WORK ORDER: The entries below should be given again exactly, minus their pictures.

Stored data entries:
____________

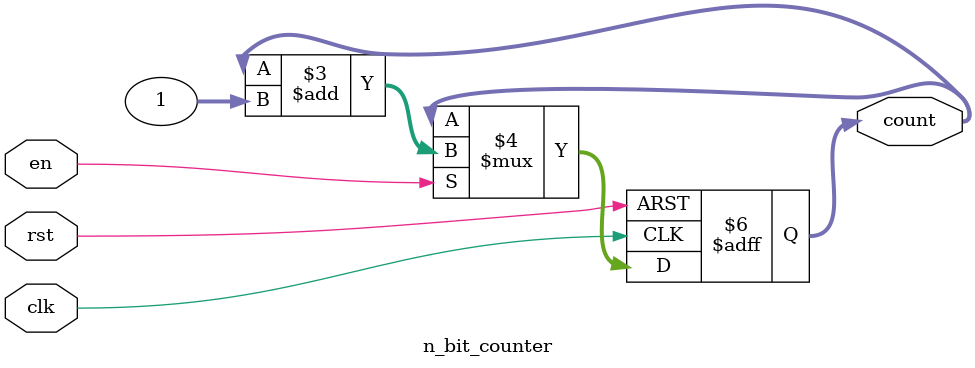
<source format=v>
`timescale 1ns / 1ps


module n_bit_counter #(parameter WIDTH = 32) (
    input clk, // input clock
    input rst, // reset signal
    input en, // enable signal to start counter
    output reg [WIDTH-1:0] count // counter register
    );
    
    // behavior modeling
    always @(posedge clk, negedge rst) begin
        if (!rst) // reset == 0
        count <= 0;
        else if (en)
        count <= count + 1;
    end
        
endmodule

</source>
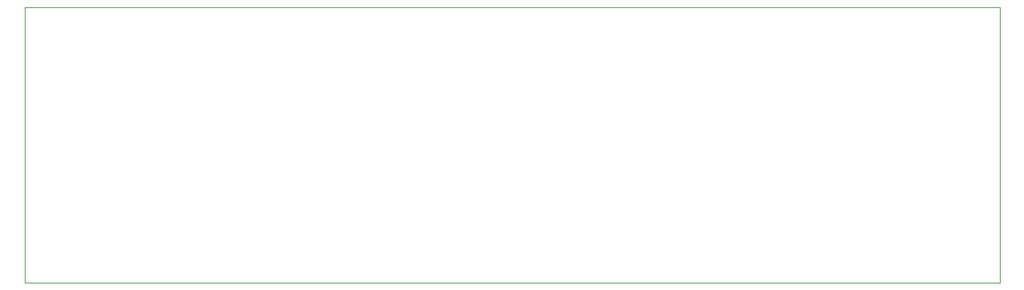
<source format=gbr>
%TF.GenerationSoftware,KiCad,Pcbnew,(6.0.7-1)-1*%
%TF.CreationDate,2022-09-09T18:16:01+02:00*%
%TF.ProjectId,ethernet-to-spi,65746865-726e-4657-942d-746f2d737069,rev?*%
%TF.SameCoordinates,PX3dcc500PY7f69300*%
%TF.FileFunction,Profile,NP*%
%FSLAX46Y46*%
G04 Gerber Fmt 4.6, Leading zero omitted, Abs format (unit mm)*
G04 Created by KiCad (PCBNEW (6.0.7-1)-1) date 2022-09-09 18:16:01*
%MOMM*%
%LPD*%
G01*
G04 APERTURE LIST*
%TA.AperFunction,Profile*%
%ADD10C,0.100000*%
%TD*%
G04 APERTURE END LIST*
D10*
X0Y0D02*
X113000000Y0D01*
X113000000Y0D02*
X113000000Y32000000D01*
X113000000Y32000000D02*
X0Y32000000D01*
X0Y32000000D02*
X0Y0D01*
M02*

</source>
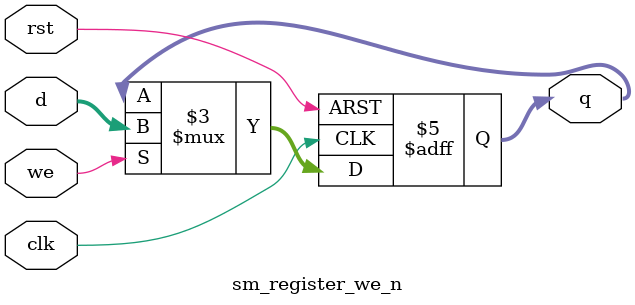
<source format=v>
/*
 * schoolRISCV - small RISC-V CPU 
 *
 * originally based on Sarah L. Harris MIPS CPU 
 *                   & schoolMIPS project
 * 
 * Copyright(c) 2017-2020 Stanislav Zhelnio 
 *                        Aleksandr Romanov 
 */ 

module sm_register // регистр с асинхронным сбросом
(
    input                 clk,
    input                 rst,
    input      [ 31 : 0 ] d,
    output reg [ 31 : 0 ] q
);
    always @ (posedge clk or negedge rst)
        if(~rst)
            q <= 32'b0;
        else
            q <= d;
endmodule


module sm_register_we // we - write enable 
(
    input                 clk,
    input                 rst,
    input                 we,
    input      [ 31 : 0 ] d,
    output reg [ 31 : 0 ] q
);
    always @ (posedge clk or negedge rst)
        if(~rst)
            q <= 32'b0;
        else
            if(we) q <= d;
endmodule

module sm_register_we_n // we - write enable 
(
    input                 clk,
    input                 rst,
    input                 we,
    input      [ 31 : 0 ] d,
    output reg [ 31 : 0 ] q
);
    always @ (negedge clk or negedge rst)
        if(~rst)
            q <= 32'b0;
        else
            if(we) q <= d;
endmodule

</source>
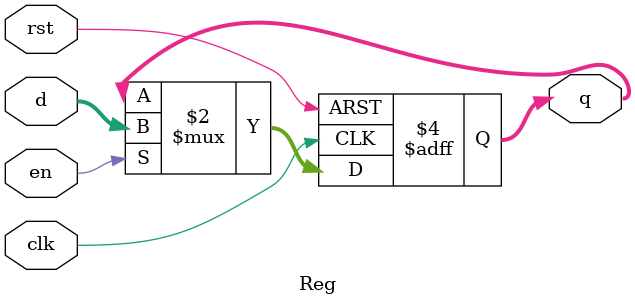
<source format=v>
module Reg #(parameter WIDTH = 32) (clk, rst, d, en, q);
input clk;
input rst;
input [WIDTH-1:0] d;
input en;
output reg [WIDTH-1:0] q;

	always @(posedge clk or posedge rst) begin
		if (rst)
			q <= {WIDTH{1'b0}};
		else if(en)
			q <= d;
	end

endmodule

</source>
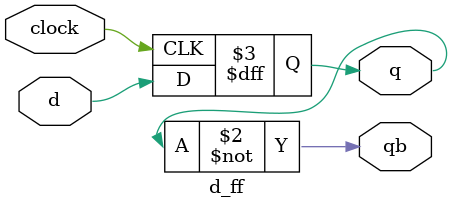
<source format=v>
module buffer(d,clock,q0,q1,q2,q3);
input [0:3]d;
input clock;
output  wire q0,q1,q2,q3;
wire qb0,qb1,qb2,qb3;
d_ff df0(d[0],clock,q0,qb0);
d_ff df1(d[1],clock,q1,qb1);
d_ff df2(d[2],clock,q2,qb2);
d_ff df3(d[3],clock,q3,qb3);
endmodule

module d_ff(d,clock,q,qb);
input d,clock;
output reg q;
output qb;

always@(posedge clock)
begin
q <= d;
end
assign qb = ~q;
endmodule

</source>
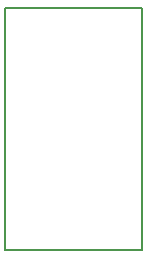
<source format=gm1>
G04*
G04 #@! TF.GenerationSoftware,Altium Limited,Altium Designer,18.0.7 (293)*
G04*
G04 Layer_Color=16711935*
%FSLAX25Y25*%
%MOIN*%
G70*
G01*
G75*
%ADD10C,0.00787*%
D10*
X196850Y277559D02*
X242598D01*
Y196850D02*
Y277559D01*
X196850Y196850D02*
Y277559D01*
Y196850D02*
X242598D01*
M02*

</source>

____________

SOLUTION FOR THIS PROBLEM:
<source format=v>
`timescale 1ns / 1ps


module n_bit_counter #(parameter WIDTH = 32) (
    input clk, // input clock
    input rst, // reset signal
    input en, // enable signal to start counter
    output reg [WIDTH-1:0] count // counter register
    );
    
    // behavior modeling
    always @(posedge clk, negedge rst) begin
        if (!rst) // reset == 0
        count <= 0;
        else if (en)
        count <= count + 1;
    end
        
endmodule

</source>
<source format=gbr>
%TF.GenerationSoftware,KiCad,Pcbnew,(6.0.7-1)-1*%
%TF.CreationDate,2022-09-09T18:16:01+02:00*%
%TF.ProjectId,ethernet-to-spi,65746865-726e-4657-942d-746f2d737069,rev?*%
%TF.SameCoordinates,PX3dcc500PY7f69300*%
%TF.FileFunction,Profile,NP*%
%FSLAX46Y46*%
G04 Gerber Fmt 4.6, Leading zero omitted, Abs format (unit mm)*
G04 Created by KiCad (PCBNEW (6.0.7-1)-1) date 2022-09-09 18:16:01*
%MOMM*%
%LPD*%
G01*
G04 APERTURE LIST*
%TA.AperFunction,Profile*%
%ADD10C,0.100000*%
%TD*%
G04 APERTURE END LIST*
D10*
X0Y0D02*
X113000000Y0D01*
X113000000Y0D02*
X113000000Y32000000D01*
X113000000Y32000000D02*
X0Y32000000D01*
X0Y32000000D02*
X0Y0D01*
M02*

</source>
<source format=v>
/*
 * schoolRISCV - small RISC-V CPU 
 *
 * originally based on Sarah L. Harris MIPS CPU 
 *                   & schoolMIPS project
 * 
 * Copyright(c) 2017-2020 Stanislav Zhelnio 
 *                        Aleksandr Romanov 
 */ 

module sm_register // регистр с асинхронным сбросом
(
    input                 clk,
    input                 rst,
    input      [ 31 : 0 ] d,
    output reg [ 31 : 0 ] q
);
    always @ (posedge clk or negedge rst)
        if(~rst)
            q <= 32'b0;
        else
            q <= d;
endmodule


module sm_register_we // we - write enable 
(
    input                 clk,
    input                 rst,
    input                 we,
    input      [ 31 : 0 ] d,
    output reg [ 31 : 0 ] q
);
    always @ (posedge clk or negedge rst)
        if(~rst)
            q <= 32'b0;
        else
            if(we) q <= d;
endmodule

module sm_register_we_n // we - write enable 
(
    input                 clk,
    input                 rst,
    input                 we,
    input      [ 31 : 0 ] d,
    output reg [ 31 : 0 ] q
);
    always @ (negedge clk or negedge rst)
        if(~rst)
            q <= 32'b0;
        else
            if(we) q <= d;
endmodule

</source>
<source format=v>
module Reg #(parameter WIDTH = 32) (clk, rst, d, en, q);
input clk;
input rst;
input [WIDTH-1:0] d;
input en;
output reg [WIDTH-1:0] q;

	always @(posedge clk or posedge rst) begin
		if (rst)
			q <= {WIDTH{1'b0}};
		else if(en)
			q <= d;
	end

endmodule

</source>
<source format=v>
module buffer(d,clock,q0,q1,q2,q3);
input [0:3]d;
input clock;
output  wire q0,q1,q2,q3;
wire qb0,qb1,qb2,qb3;
d_ff df0(d[0],clock,q0,qb0);
d_ff df1(d[1],clock,q1,qb1);
d_ff df2(d[2],clock,q2,qb2);
d_ff df3(d[3],clock,q3,qb3);
endmodule

module d_ff(d,clock,q,qb);
input d,clock;
output reg q;
output qb;

always@(posedge clock)
begin
q <= d;
end
assign qb = ~q;
endmodule

</source>
<source format=gm1>
G04*
G04 #@! TF.GenerationSoftware,Altium Limited,Altium Designer,18.0.7 (293)*
G04*
G04 Layer_Color=16711935*
%FSLAX25Y25*%
%MOIN*%
G70*
G01*
G75*
%ADD10C,0.00787*%
D10*
X196850Y277559D02*
X242598D01*
Y196850D02*
Y277559D01*
X196850Y196850D02*
Y277559D01*
Y196850D02*
X242598D01*
M02*

</source>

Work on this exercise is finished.